Spotlight on...

Learn from your colleagues, celebrate their accomplishments and find out why AFP membership is important to them. Each month we profile a different member of our Chapter. This month's profile is featured below.

Annie Schultheis

AFP Member Profile Picture - Annie Schultheis

 

 
 
 

Annie serves as Development Associate for Auberle where she is responsible for grant writing, foundation relations, and marketing and communications. Annie has been in development for nearly two years.

 

 

1.    What is the most rewarding thing about being a professional fundraiser?
Obviously the mission! Auberle is an organization that serves at-risk youth and families. I know that the money my department raises helps create opportunities for these children and families to improve their lives and become happy, successful and independent.

 

2.    How did you first become involved in development? 
By chance – my background is as a reporter and then media relations. I was looking for a position that would allow for me to take ownership and manage projects and increase my skill set. As any fundraiser knows, this happens the second you walk into a Development Department.

3.    What keeps you in development? 
It’s something different every day. I like the fact that I always have to be on my toes because no two days are exactly alike. I feel constantly challenged.

4.    How is fundraising different compared to when you started in the profession? 
Well with only two years in the field I can’t say much, but even in that short amount of time I am amazed at how creative Pittsburgh nonprofits can be. Funding streams are changing daily and fundraisers are constantly changing to meet the challenge.

5.    What advice would you give anyone starting out in the profession? 
Don’t give up!
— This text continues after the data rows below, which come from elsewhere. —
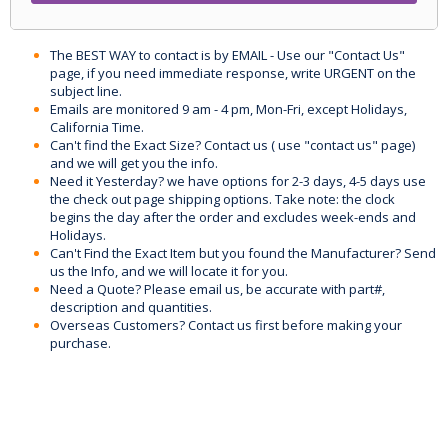
The BEST WAY to contact is by EMAIL - Use our "Contact Us"
page, if you need immediate response, write URGENT on the
subject line.
Emails are monitored 9 am - 4 pm, Mon-Fri, except Holidays,
California Time.
Can't find the Exact Size? Contact us ( use "contact us" page)
and we will get you the info.
Need it Yesterday? we have options for 2-3 days, 4-5 days use
the check out page shipping options. Take note: the clock
begins the day after the order and excludes week-ends and
Holidays.
Can't Find the Exact Item but you found the Manufacturer? Send
us the Info, and we will locate it for you.
Need a Quote? Please email us, be accurate with part#,
description and quantities.
Overseas Customers? Contact us first before making your
purchase.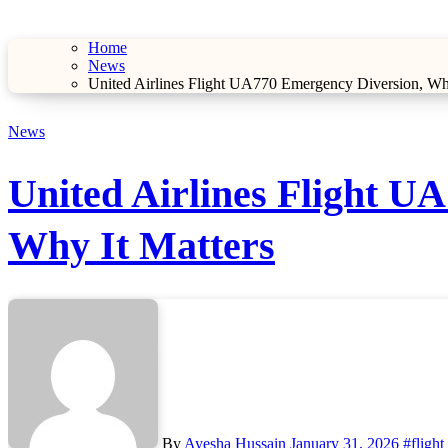
Home
News
United Airlines Flight UA770 Emergency Diversion, W
News
United Airlines Flight 
Why It Matters
By
Ayesha Hussain
January 31, 2026
#flight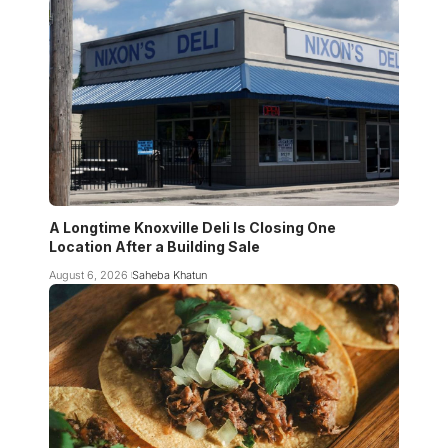
A Longtime Knoxville Deli Is Closing One
Location After a Building Sale
August 6, 2026
Saheba Khatun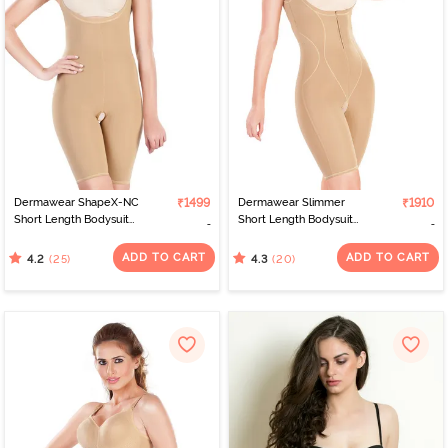
that its products are backed by a team of medical experts. This
means that you can be confident that you are getting the best
possible care for your skin condition.If you suffer from any type of
skin condition, Dermawear body shaper is definitely worth
considering. Their products are high-quality and comfortable, and
they offer a wide range of sizes to ensure you get the perfect fit.
Dermawear's products are available online on Zivame, India's
leading online lingerie store offering a wide range of lingerie,
sleepwear, and activewear from top international and Indian
brands.
Dermawear ShapeX-NC
₹1499
Dermawear Slimmer
₹1910
Short Length Bodysuit
Short Length Bodysuit
with Underbust- Skin
with Underbust- Skin
ADD TO CART
ADD TO CART
(25)
(20)
4.2
4.3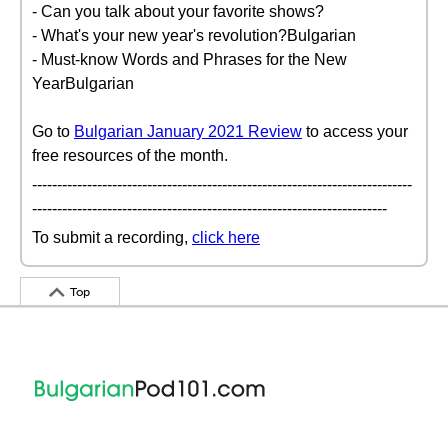
- Can you talk about your favorite shows?
- What's your new year's revolution?Bulgarian
- Must-know Words and Phrases for the New
YearBulgarian
Go to
Bulgarian January 2021 Review
to access your
free resources of the month.
----------------------------------------------------------------------------
-----------------------------------------------------------------------
To submit a recording,
click here
Top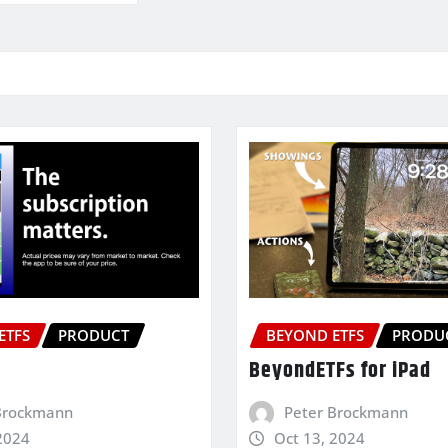
ETFS
PRODUCT
BEYOND ETFS
PRODU
BeyondETFs for iPad
Brockmann
Peter Brockmann
2024
Oct 13, 2024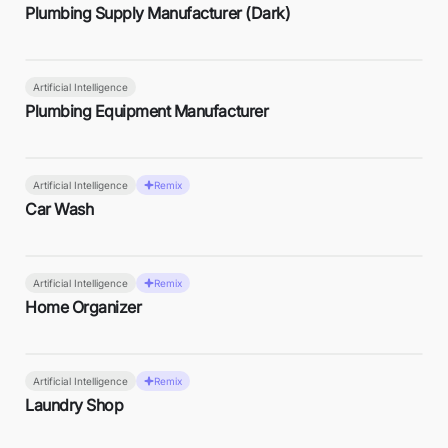
Plumbing Supply Manufacturer (Dark)
Artificial Intelligence
Plumbing Equipment Manufacturer
Artificial Intelligence
Remix
Car Wash
Artificial Intelligence
Remix
Home Organizer
Artificial Intelligence
Remix
Laundry Shop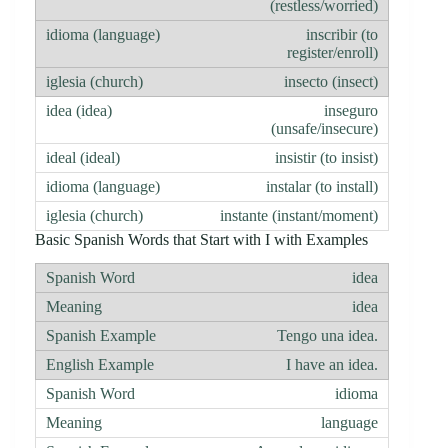
(restless/worried)
inscribir (to
register/enroll)
insecto (insect)
inseguro
(unsafe/insecure)
insistir (to insist)
instalar (to install)
instante (instant/moment)
Basic Spanish Words that Start with I with Examples
idea
idea
Tengo una idea.
I have an idea.
idioma
language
It’s hard work, chaotic and sometimes stressful but it’s worth it. The work you’re doing is so important.

6.    What was the best training you attended as a fundraiser and why?
My team attended a training by Simone Joyaux through AFP recently. She was candid, honest and really had a sense of the challenges facing non-profits. With all of us facing limited time and resources, she provided quick, practical steps that we could implement immediately

7.    What do you think is the best way for someone to get involved in development either as a volunteer or as a professional? 
Just dive in. I don’t think you can really understand the inner workings of a Development Department until you become enmeshed in it. As long as you have an interest in fundraising, I think it’s worth it just to take the plunge and find out if it’s for you.

8.    What is the best piece of advice you received? 
Remember the mission and why you’re doing what you do.

9.    Why are you a member of AFP?  
As someone new to the profession, I need advice from people in the field who have been there and done it!

10.    What would you like to see happen in AFP in the next five years? 
I think many people come to Development careers through different paths and many young people may not think of fundraising as something that could be their lifelong career. By strengthening our younger membership, we could retain these young people and their energy and build a really dynamic, experienced fundraising community in the coming years.

11.    Where do you see the future of fundraising? 
In the hands on the donors! Donors want more choices in terms of how and why they give. They want to see the tangible impact of their donations. I really believe that the days of hard checks by direct mail are dwindling and that we have to learn to listen to our donors. We have to be flexible to respond to their requests.